▶ Materials provided
>>>

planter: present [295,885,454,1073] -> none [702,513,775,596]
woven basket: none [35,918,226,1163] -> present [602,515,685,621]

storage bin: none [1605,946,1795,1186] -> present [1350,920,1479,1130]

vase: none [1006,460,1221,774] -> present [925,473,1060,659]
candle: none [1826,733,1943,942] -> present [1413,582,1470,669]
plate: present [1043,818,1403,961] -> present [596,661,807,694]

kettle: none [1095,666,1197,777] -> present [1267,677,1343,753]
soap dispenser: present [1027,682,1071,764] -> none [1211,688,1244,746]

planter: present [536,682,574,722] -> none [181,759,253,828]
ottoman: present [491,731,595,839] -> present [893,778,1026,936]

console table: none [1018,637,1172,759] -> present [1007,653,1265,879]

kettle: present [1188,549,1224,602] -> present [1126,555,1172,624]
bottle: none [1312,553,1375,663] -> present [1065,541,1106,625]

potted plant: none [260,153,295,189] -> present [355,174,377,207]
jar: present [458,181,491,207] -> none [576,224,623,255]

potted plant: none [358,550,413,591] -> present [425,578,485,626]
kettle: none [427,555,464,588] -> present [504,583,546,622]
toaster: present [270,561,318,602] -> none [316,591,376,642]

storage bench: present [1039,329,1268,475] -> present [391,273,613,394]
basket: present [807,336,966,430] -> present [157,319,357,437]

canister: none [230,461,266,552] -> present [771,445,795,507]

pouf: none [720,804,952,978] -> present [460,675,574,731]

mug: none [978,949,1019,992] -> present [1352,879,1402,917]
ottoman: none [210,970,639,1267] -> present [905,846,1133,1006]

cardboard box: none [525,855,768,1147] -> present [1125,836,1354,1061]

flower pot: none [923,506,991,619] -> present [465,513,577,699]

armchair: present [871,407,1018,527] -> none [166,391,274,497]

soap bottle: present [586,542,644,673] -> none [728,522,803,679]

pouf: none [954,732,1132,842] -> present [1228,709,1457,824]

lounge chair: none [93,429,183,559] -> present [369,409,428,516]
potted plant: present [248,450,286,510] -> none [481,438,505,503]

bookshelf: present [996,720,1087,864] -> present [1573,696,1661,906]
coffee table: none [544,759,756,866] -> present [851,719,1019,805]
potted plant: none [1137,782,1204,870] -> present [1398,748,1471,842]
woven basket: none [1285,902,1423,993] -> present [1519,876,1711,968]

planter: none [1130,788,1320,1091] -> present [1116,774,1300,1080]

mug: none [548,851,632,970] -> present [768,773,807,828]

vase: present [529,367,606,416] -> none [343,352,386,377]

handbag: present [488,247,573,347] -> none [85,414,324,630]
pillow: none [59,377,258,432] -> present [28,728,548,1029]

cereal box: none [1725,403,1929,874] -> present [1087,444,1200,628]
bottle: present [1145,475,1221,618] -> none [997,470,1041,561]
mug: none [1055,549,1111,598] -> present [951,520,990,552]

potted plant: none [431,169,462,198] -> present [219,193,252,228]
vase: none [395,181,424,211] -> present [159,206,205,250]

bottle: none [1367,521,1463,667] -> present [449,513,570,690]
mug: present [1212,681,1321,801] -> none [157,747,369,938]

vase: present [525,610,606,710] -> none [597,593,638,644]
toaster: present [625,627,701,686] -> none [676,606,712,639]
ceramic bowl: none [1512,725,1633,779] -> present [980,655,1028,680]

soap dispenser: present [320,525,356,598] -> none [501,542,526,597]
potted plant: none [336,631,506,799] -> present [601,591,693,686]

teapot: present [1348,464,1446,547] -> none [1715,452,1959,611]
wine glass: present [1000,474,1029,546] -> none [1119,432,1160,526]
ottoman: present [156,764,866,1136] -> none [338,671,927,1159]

<<<

▶ What you need to do
Scan the listing above. Gather each line that contains the word "woven".

▶ Solution below
woven basket: none [35,918,226,1163] -> present [602,515,685,621]
woven basket: none [1285,902,1423,993] -> present [1519,876,1711,968]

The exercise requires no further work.